### TRY IT:
Write the lines of each of the entries below as a JSON list of strings, one string per line. Leave out blank lines.

Dataset entries
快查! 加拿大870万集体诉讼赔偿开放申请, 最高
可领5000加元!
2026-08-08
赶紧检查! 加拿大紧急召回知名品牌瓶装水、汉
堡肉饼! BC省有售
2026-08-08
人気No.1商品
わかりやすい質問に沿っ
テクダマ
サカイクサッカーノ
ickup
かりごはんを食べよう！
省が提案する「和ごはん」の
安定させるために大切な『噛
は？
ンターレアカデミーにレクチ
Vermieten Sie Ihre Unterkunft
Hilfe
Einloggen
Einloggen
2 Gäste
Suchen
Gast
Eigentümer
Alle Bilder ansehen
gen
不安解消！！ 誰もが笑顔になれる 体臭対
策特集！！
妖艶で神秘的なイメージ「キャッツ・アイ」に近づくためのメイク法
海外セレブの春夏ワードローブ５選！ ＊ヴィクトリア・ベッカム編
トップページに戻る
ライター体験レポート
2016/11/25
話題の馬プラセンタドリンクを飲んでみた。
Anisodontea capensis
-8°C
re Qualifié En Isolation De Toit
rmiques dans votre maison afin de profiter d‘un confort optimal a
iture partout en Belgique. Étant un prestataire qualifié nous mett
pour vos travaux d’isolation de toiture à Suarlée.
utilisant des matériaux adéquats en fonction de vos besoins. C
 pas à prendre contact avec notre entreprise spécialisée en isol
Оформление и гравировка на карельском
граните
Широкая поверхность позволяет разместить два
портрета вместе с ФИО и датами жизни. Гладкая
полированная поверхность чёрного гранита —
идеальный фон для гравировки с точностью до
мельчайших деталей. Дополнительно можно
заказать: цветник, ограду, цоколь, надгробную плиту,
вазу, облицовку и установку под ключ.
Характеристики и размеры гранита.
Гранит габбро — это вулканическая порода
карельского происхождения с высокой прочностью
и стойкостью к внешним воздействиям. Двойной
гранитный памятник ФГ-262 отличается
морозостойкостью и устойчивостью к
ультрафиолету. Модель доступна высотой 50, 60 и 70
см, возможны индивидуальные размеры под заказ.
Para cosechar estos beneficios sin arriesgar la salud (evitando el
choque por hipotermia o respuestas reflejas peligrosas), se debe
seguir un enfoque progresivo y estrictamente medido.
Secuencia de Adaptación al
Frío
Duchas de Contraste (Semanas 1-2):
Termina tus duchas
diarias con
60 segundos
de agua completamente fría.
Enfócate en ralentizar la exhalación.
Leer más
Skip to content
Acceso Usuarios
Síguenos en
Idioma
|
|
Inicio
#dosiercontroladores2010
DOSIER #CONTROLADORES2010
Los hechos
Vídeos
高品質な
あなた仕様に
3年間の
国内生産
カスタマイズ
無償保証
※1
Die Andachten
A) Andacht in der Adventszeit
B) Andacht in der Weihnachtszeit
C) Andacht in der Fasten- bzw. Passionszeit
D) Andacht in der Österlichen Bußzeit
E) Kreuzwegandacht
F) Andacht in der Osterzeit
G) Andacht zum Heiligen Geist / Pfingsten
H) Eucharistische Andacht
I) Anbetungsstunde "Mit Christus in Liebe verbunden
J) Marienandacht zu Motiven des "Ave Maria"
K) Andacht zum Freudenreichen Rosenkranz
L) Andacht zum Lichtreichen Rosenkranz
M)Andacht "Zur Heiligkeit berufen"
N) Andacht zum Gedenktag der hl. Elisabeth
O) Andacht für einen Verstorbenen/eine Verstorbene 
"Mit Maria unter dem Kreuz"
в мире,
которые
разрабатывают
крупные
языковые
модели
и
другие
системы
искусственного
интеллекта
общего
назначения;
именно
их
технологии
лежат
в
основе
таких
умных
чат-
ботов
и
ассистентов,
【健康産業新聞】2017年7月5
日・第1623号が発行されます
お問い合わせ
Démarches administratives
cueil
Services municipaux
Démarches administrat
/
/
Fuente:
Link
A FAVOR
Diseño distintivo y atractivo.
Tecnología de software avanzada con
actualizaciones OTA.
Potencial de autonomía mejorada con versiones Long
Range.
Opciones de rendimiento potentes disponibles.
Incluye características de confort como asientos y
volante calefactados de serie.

### EXERCISE ANSWER:
[
  "快查! 加拿大870万集体诉讼赔偿开放申请, 最高",
  "可领5000加元!",
  "2026-08-08",
  "赶紧检查! 加拿大紧急召回知名品牌瓶装水、汉",
  "堡肉饼! BC省有售",
  "2026-08-08",
  "人気No.1商品",
  "わかりやすい質問に沿っ",
  "テクダマ",
  "サカイクサッカーノ",
  "ickup",
  "かりごはんを食べよう！",
  "省が提案する「和ごはん」の",
  "安定させるために大切な『噛",
  "は？",
  "ンターレアカデミーにレクチ",
  "Vermieten Sie Ihre Unterkunft",
  "Hilfe",
  "Einloggen",
  "Einloggen",
  "2 Gäste",
  "Suchen",
  "Gast",
  "Eigentümer",
  "Alle Bilder ansehen",
  "gen",
  "不安解消！！ 誰もが笑顔になれる 体臭対",
  "策特集！！",
  "妖艶で神秘的なイメージ「キャッツ・アイ」に近づくためのメイク法",
  "海外セレブの春夏ワードローブ５選！ ＊ヴィクトリア・ベッカム編",
  "トップページに戻る",
  "ライター体験レポート",
  "2016/11/25",
  "話題の馬プラセンタドリンクを飲んでみた。",
  "Anisodontea capensis",
  "-8°C",
  "re Qualifié En Isolation De Toit",
  "rmiques dans votre maison afin de profiter d‘un confort optimal a",
  "iture partout en Belgique. Étant un prestataire qualifié nous mett",
  "pour vos travaux d’isolation de toiture à Suarlée.",
  "utilisant des matériaux adéquats en fonction de vos besoins. C",
  " pas à prendre contact avec notre entreprise spécialisée en isol",
  "Оформление и гравировка на карельском",
  "граните",
  "Широкая поверхность позволяет разместить два",
  "портрета вместе с ФИО и датами жизни. Гладкая",
  "полированная поверхность чёрного гранита —",
  "идеальный фон для гравировки с точностью до",
  "мельчайших деталей. Дополнительно можно",
  "заказать: цветник, ограду, цоколь, надгробную плиту,",
  "вазу, облицовку и установку под ключ.",
  "Характеристики и размеры гранита.",
  "Гранит габбро — это вулканическая порода",
  "карельского происхождения с высокой прочностью",
  "и стойкостью к внешним воздействиям. Двойной",
  "гранитный памятник ФГ-262 отличается",
  "морозостойкостью и устойчивостью к",
  "ультрафиолету. Модель доступна высотой 50, 60 и 70",
  "см, возможны индивидуальные размеры под заказ.",
  "Para cosechar estos beneficios sin arriesgar la salud (evitando el",
  "choque por hipotermia o respuestas reflejas peligrosas), se debe",
  "seguir un enfoque progresivo y estrictamente medido.",
  "Secuencia de Adaptación al",
  "Frío",
  "Duchas de Contraste (Semanas 1-2):",
  "Termina tus duchas",
  "diarias con",
  "60 segundos",
  "de agua completamente fría.",
  "Enfócate en ralentizar la exhalación.",
  "Leer más",
  "Skip to content",
  "Acceso Usuarios",
  "Síguenos en",
  "Idioma",
  "|",
  "|",
  "Inicio",
  "#dosiercontroladores2010",
  "DOSIER #CONTROLADORES2010",
  "Los hechos",
  "Vídeos",
  "高品質な",
  "あなた仕様に",
  "3年間の",
  "国内生産",
  "カスタマイズ",
  "無償保証",
  "※1",
  "Die Andachten",
  "A) Andacht in der Adventszeit",
  "B) Andacht in der Weihnachtszeit",
  "C) Andacht in der Fasten- bzw. Passionszeit",
  "D) Andacht in der Österlichen Bußzeit",
  "E) Kreuzwegandacht",
  "F) Andacht in der Osterzeit",
  "G) Andacht zum Heiligen Geist / Pfingsten",
  "H) Eucharistische Andacht",
  "I) Anbetungsstunde \"Mit Christus in Liebe verbunden",
  "J) Marienandacht zu Motiven des \"Ave Maria\"",
  "K) Andacht zum Freudenreichen Rosenkranz",
  "L) Andacht zum Lichtreichen Rosenkranz",
  "M)Andacht \"Zur Heiligkeit berufen\"",
  "N) Andacht zum Gedenktag der hl. Elisabeth",
  "O) Andacht für einen Verstorbenen/eine Verstorbene ",
  "\"Mit Maria unter dem Kreuz\"",
  "в мире,",
  "которые",
  "разрабатывают",
  "крупные",
  "языковые",
  "модели",
  "и",
  "другие",
  "системы",
  "искусственного",
  "интеллекта",
  "общего",
  "назначения;",
  "именно",
  "их",
  "технологии",
  "лежат",
  "в",
  "основе",
  "таких",
  "умных",
  "чат-",
  "ботов",
  "и",
  "ассистентов,",
  "【健康産業新聞】2017年7月5",
  "日・第1623号が発行されます",
  "お問い合わせ",
  "Démarches administratives",
  "cueil",
  "Services municipaux",
  "Démarches administrat",
  "/",
  "/",
  "Fuente:",
  "Link",
  "A FAVOR",
  "Diseño distintivo y atractivo.",
  "Tecnología de software avanzada con",
  "actualizaciones OTA.",
  "Potencial de autonomía mejorada con versiones Long",
  "Range.",
  "Opciones de rendimiento potentes disponibles.",
  "Incluye características de confort como asientos y",
  "volante calefactados de serie."
]